The Loss of Our Truffula Trees


Even without Truffula trees to chop down in the real world, deforestation is still very much a problem outside of Dr. Seuss’ book. Trees are often looked to and exploited as natural resources in the same way the Once-ler obliterated the Truffula trees to make his thneeds. While forests cover roughly 30 percent of the earth’s land surface, that figure is declining at a rate of 18 million acres per year. Trees are cut down for timber, paper, and fuel to name a few uses. They are also cleared for the sake of creating more land for agricultural operations. The loss of trees results in loss of habitat for many creatures, as well as lost opportunities to absorb excess carbon dioxide in the atmosphere. Again, the economy may benefit as the result of this industrial growth, and yet the price for the planet and people is inconceivable.

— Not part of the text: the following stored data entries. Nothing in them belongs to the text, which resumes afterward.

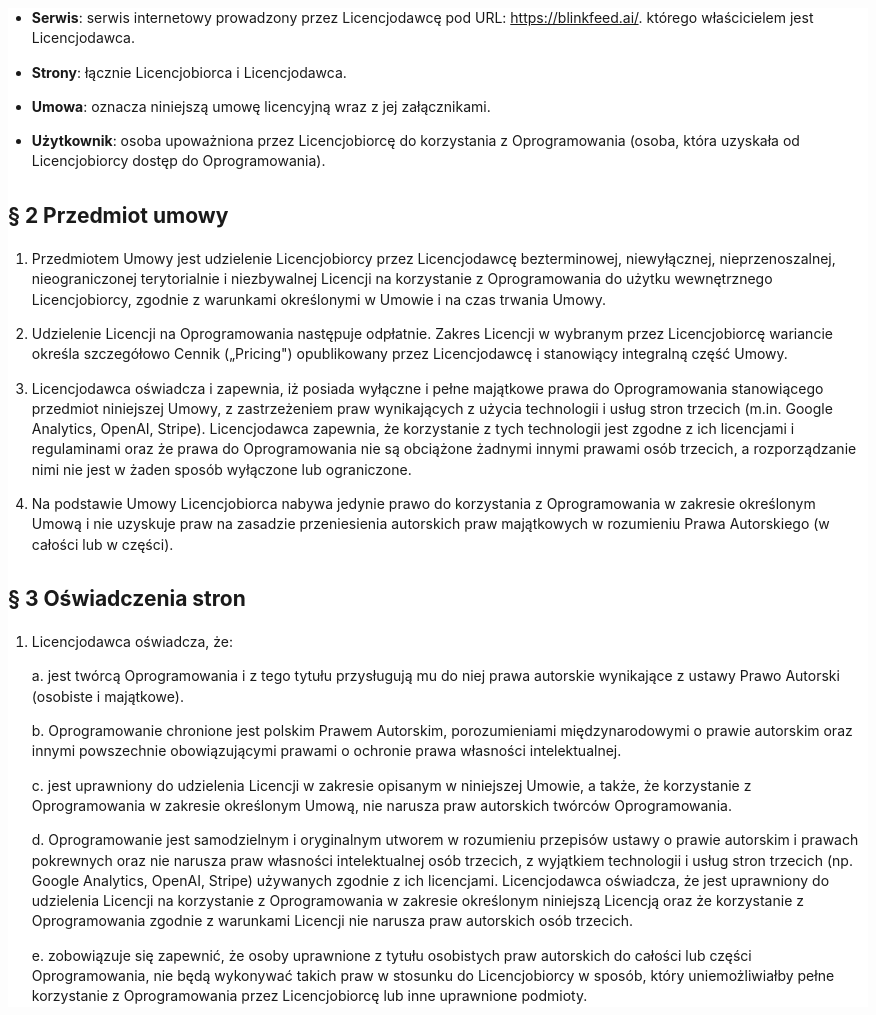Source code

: - **Serwis**: serwis internetowy prowadzony przez Licencjodawcę pod URL: https://blinkfeed.ai/. którego właścicielem jest Licencjodawca.

- **Strony**: łącznie Licencjobiorca i Licencjodawca.

- **Umowa**: oznacza niniejszą umowę licencyjną wraz z jej załącznikami.

- **Użytkownik**: osoba upoważniona przez Licencjobiorcę do korzystania z Oprogramowania (osoba, która uzyskała od Licencjobiorcy dostęp do Oprogramowania).

## § 2 Przedmiot umowy

1. Przedmiotem Umowy jest udzielenie Licencjobiorcy przez Licencjodawcę bezterminowej, niewyłącznej, nieprzenoszalnej, nieograniczonej terytorialnie i niezbywalnej Licencji na korzystanie z Oprogramowania do użytku wewnętrznego Licencjobiorcy, zgodnie z warunkami określonymi w Umowie i na czas trwania Umowy.

2. Udzielenie Licencji na Oprogramowania następuje odpłatnie. Zakres Licencji w wybranym przez Licencjobiorcę wariancie określa szczegółowo Cennik („Pricing") opublikowany przez Licencjodawcę i stanowiący integralną część Umowy.

3. Licencjodawca oświadcza i zapewnia, iż posiada wyłączne i pełne majątkowe prawa do Oprogramowania stanowiącego przedmiot niniejszej Umowy, z zastrzeżeniem praw wynikających z użycia technologii i usług stron trzecich (m.in. Google Analytics, OpenAI, Stripe). Licencjodawca zapewnia, że korzystanie z tych technologii jest zgodne z ich licencjami i regulaminami oraz że prawa do Oprogramowania nie są obciążone żadnymi innymi prawami osób trzecich, a rozporządzanie nimi nie jest w żaden sposób wyłączone lub ograniczone.

4. Na podstawie Umowy Licencjobiorca nabywa jedynie prawo do korzystania z Oprogramowania w zakresie określonym Umową i nie uzyskuje praw na zasadzie przeniesienia autorskich praw majątkowych w rozumieniu Prawa Autorskiego (w całości lub w części).

## § 3 Oświadczenia stron

1. Licencjodawca oświadcza, że:
   
   a. jest twórcą Oprogramowania i z tego tytułu przysługują mu do niej prawa autorskie wynikające z ustawy Prawo Autorski (osobiste i majątkowe).

   b. Oprogramowanie chronione jest polskim Prawem Autorskim, porozumieniami międzynarodowymi o prawie autorskim oraz innymi powszechnie obowiązującymi prawami o ochronie prawa własności intelektualnej.

   c. jest uprawniony do udzielenia Licencji w zakresie opisanym w niniejszej Umowie, a także, że korzystanie z Oprogramowania w zakresie określonym Umową, nie narusza praw autorskich twórców Oprogramowania.

   d. Oprogramowanie jest samodzielnym i oryginalnym utworem w rozumieniu przepisów ustawy o prawie autorskim i prawach pokrewnych oraz nie narusza praw własności intelektualnej osób trzecich, z wyjątkiem technologii i usług stron trzecich (np. Google Analytics, OpenAI, Stripe) używanych zgodnie z ich licencjami. Licencjodawca oświadcza, że jest uprawniony do udzielenia Licencji na korzystanie z Oprogramowania w zakresie określonym niniejszą Licencją oraz że korzystanie z Oprogramowania zgodnie z warunkami Licencji nie narusza praw autorskich osób trzecich.
   
   e. zobowiązuje się zapewnić, że osoby uprawnione z tytułu osobistych praw autorskich do całości lub części Oprogramowania, nie będą wykonywać takich praw w stosunku do Licencjobiorcy w sposób, który uniemożliwiałby pełne korzystanie z Oprogramowania przez Licencjobiorcę lub inne uprawnione podmioty.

When you look at the impact that humans have had on the planet, and especially through major business ventures, it’s easy to see the resemblance to the fictional world Dr. Seuss created in “The Lorax.” Both worlds paint a gloomy future where pollution and greed have replaced life and biodiversity. And yet, it has still not been decided that such a world is an unavoidable fate.

“The Lorax” may sometimes be criticized for being too dark and hopeless. The story does end without us ever actually knowing if the Truffula seed is planted and, ultimately, if the Lorax ever returns. Maybe the boy does as he’s asked and brings back the Truffula trees, or maybe he just throws the seed away and everything goes to Hell. It’s a very open-ended conclusion.


Or is it? What if the end of the story does not actually come with the final page of the book? Rather, what if the story merely continues with us?

As educated and informed environmental activists, we are well aware of the destruction that Mother Earth is enduring and the extent at which we’re losing the character of this planet. And we can have faith that this trend will continue if we chose to remain idle and paralyzed by fear. That is, “unless someone like you cares a whole awful lot, nothing is going to get better. It’s not.”